» **Task brief**
The records below are to be retyped in full, without any alteration.
╭─ Data in this exercise
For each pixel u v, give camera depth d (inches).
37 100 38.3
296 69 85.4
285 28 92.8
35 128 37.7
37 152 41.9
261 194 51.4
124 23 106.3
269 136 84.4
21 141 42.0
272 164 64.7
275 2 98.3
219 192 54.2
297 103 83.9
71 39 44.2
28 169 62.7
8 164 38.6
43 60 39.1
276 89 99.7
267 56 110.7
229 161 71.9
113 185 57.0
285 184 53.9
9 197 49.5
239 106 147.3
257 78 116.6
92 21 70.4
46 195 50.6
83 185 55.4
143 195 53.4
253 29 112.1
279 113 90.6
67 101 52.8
╰─
» **Answer to the exercise**
For each pixel u v, give camera depth d (inches).
37 100 38.3
296 69 85.4
285 28 92.8
35 128 37.7
37 152 41.9
261 194 51.4
124 23 106.3
269 136 84.4
21 141 42.0
272 164 64.7
275 2 98.3
219 192 54.2
297 103 83.9
71 39 44.2
28 169 62.7
8 164 38.6
43 60 39.1
276 89 99.7
267 56 110.7
229 161 71.9
113 185 57.0
285 184 53.9
9 197 49.5
239 106 147.3
257 78 116.6
92 21 70.4
46 195 50.6
83 185 55.4
143 195 53.4
253 29 112.1
279 113 90.6
67 101 52.8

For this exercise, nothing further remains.